→ Problem details
In every row, change "cryptomonnaies" to "cryptoactifs" and write out the text with nothing else altered. Leave the pictures out of your answer.

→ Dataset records
========================

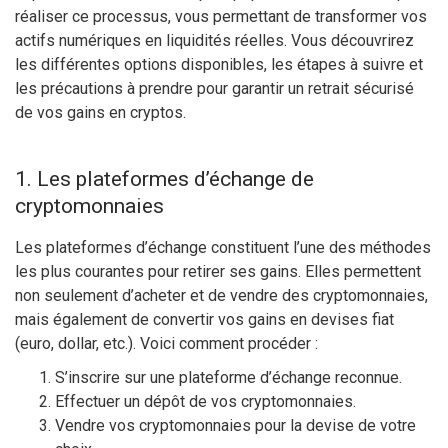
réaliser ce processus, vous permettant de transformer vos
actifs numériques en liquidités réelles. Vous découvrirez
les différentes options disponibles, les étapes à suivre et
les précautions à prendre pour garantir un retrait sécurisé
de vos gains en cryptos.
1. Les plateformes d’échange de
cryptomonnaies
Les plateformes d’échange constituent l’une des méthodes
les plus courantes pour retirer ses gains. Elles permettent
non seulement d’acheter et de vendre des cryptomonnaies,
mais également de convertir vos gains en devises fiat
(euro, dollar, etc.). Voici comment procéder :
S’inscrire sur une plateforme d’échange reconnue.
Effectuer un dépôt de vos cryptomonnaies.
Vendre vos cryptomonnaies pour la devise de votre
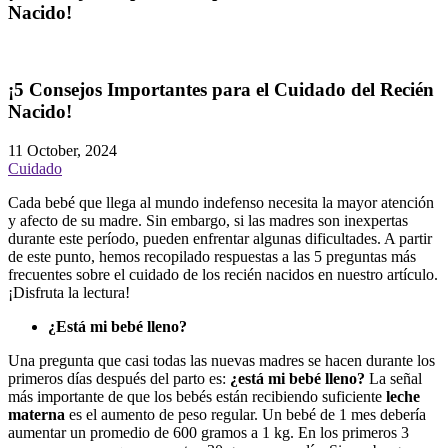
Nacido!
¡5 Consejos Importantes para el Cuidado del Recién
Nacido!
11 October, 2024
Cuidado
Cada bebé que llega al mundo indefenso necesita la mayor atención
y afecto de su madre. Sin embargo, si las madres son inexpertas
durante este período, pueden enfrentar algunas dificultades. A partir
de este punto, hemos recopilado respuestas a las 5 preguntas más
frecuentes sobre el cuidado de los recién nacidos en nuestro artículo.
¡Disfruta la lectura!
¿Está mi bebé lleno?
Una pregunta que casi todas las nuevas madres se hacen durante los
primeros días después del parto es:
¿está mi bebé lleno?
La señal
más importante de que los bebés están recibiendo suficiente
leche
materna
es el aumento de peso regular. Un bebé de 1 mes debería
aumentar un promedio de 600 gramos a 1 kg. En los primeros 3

========================

→ Output of the exercise
réaliser ce processus, vous permettant de transformer vos
actifs numériques en liquidités réelles. Vous découvrirez
les différentes options disponibles, les étapes à suivre et
les précautions à prendre pour garantir un retrait sécurisé
de vos gains en cryptos.
1. Les plateformes d’échange de
cryptoactifs
Les plateformes d’échange constituent l’une des méthodes
les plus courantes pour retirer ses gains. Elles permettent
non seulement d’acheter et de vendre des cryptoactifs,
mais également de convertir vos gains en devises fiat
(euro, dollar, etc.). Voici comment procéder :
S’inscrire sur une plateforme d’échange reconnue.
Effectuer un dépôt de vos cryptoactifs.
Vendre vos cryptoactifs pour la devise de votre
Nacido!
¡5 Consejos Importantes para el Cuidado del Recién
Nacido!
11 October, 2024
Cuidado
Cada bebé que llega al mundo indefenso necesita la mayor atención
y afecto de su madre. Sin embargo, si las madres son inexpertas
durante este período, pueden enfrentar algunas dificultades. A partir
de este punto, hemos recopilado respuestas a las 5 preguntas más
frecuentes sobre el cuidado de los recién nacidos en nuestro artículo.
¡Disfruta la lectura!
¿Está mi bebé lleno?
Una pregunta que casi todas las nuevas madres se hacen durante los
primeros días después del parto es:
¿está mi bebé lleno?
La señal
más importante de que los bebés están recibiendo suficiente
leche
materna
es el aumento de peso regular. Un bebé de 1 mes debería
aumentar un promedio de 600 gramos a 1 kg. En los primeros 3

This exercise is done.